Endlich ist aber auch der HErr Christus der freudige Held: es wird das Szepter von Juda nicht genommen, bis der Held komme, und dem werden die Völker anhangen (1 Mos. 49,10). Er heißt Rat, Kraft, Held, ein rechter Durchbrecher, der Löwe vom Stamme Juda, der überwunden hat (Jes. 9.6. Mich. 2.13. Offenb. 5,5). Und wie Joseph, Josua und David Helden waren, denen alles gelingen musste, so ist auch Christus beschrieben (Ps. 45,4): gürte dein Schwert an deine Seite und schmücke dich schön, du Held! Und Jes. 53,11.12: darum, dass seine Seele gearbeitet hat, wird er seine Lust sehen und die Fülle haben, und des HErrn Werk wird durch seine Hand fortgehen. Niemand wird ihn hindern und aufhalten können in seinem Werk, wie die laufende Sonne am Himmel. Denn wie die Sonne regiert er Alles und herrscht über Alles, und ist unbegreiflich, wie er regiert. Ihm sei Macht und Ehre in Ewigkeit! Bald werden wir ihn auch sehen wiederkommen in seiner Herrlichkeit und hören sagen: kommt her, ihr Gesegneten meines Vaters! So ist sein ganzer Lauf vollendet. Amen.

Gebet.

Dir sei Lob, Preis, Ehre und Dank, du treuer, barmherziger Gott, Vater, Sohn und heiliger Geist, für die gnadenreiche Predigt deines lieben und heiligen Evangeliums, durch welches du dir in aller Welt, so weit der Himmel ist, und Tag und Nacht wechselt, in allen Sprachen eine ewige Kirche sammelst und erhältst, die dich, Gott Vater, recht erkennt, und dich, HErr JEsu, für ihren Bräutigam und Gnadenschatz hält, und dich, o heiliger Geist, recht ehrt, und durch dich in das Geheimnis der heiligen Schrift geführt wird.
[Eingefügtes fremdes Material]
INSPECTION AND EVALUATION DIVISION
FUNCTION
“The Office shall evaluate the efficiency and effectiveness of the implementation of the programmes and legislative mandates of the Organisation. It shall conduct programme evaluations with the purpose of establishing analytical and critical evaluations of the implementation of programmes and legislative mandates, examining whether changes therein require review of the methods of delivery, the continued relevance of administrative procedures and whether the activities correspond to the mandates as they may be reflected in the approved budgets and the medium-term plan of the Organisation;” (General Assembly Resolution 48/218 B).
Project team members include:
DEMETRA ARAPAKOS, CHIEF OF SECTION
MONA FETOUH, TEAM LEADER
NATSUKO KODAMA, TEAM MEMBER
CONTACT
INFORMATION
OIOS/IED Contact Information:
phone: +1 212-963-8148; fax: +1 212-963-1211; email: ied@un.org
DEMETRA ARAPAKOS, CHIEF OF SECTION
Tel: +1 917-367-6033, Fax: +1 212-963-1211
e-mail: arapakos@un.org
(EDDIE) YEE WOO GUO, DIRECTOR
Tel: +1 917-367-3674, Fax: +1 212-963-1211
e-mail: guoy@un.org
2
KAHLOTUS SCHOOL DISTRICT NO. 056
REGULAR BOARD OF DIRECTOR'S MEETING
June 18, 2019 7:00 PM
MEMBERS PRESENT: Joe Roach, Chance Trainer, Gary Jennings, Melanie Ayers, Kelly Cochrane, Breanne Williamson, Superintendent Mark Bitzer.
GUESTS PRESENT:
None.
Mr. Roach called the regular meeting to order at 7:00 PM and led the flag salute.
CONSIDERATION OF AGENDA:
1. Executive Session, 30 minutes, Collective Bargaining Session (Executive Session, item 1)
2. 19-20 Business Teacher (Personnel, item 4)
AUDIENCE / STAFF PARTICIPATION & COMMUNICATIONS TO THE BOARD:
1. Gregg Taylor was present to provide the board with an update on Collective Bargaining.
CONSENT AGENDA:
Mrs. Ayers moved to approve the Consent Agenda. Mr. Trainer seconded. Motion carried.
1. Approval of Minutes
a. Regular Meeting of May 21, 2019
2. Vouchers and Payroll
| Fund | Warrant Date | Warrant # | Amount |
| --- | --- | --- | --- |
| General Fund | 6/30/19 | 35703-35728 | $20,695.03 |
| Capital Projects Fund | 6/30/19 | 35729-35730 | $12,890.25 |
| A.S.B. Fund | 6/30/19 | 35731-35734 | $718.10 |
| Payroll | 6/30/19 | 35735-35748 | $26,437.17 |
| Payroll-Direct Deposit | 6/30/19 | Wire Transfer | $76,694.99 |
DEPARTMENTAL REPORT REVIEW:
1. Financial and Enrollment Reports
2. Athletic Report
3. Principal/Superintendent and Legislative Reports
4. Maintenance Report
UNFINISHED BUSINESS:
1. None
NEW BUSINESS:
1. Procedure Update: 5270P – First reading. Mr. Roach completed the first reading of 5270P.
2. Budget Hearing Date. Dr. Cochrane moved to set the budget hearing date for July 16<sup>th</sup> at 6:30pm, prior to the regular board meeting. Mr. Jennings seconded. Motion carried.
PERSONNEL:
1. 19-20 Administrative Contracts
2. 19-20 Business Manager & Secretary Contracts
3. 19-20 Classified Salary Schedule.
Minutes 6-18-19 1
Hilf ja, du treuer Gott, dass wir dies dein Evangelium und seligmachendes Wort hochhalten und dadurch recht unterwiesen, getröstet, gestärkt und erhalten werden, in deiner Furcht leben und Vergebung aller unserer Sünden aus Gnaden erlangen, vor falscher Lehre uns hüten und dich recht anrufen, recht fürchten, lieben, ehren, loben und preisen und dir allezeit angenehm und wohlgefällig seien und bleiben von nun an bis in Ewigkeit! Amen.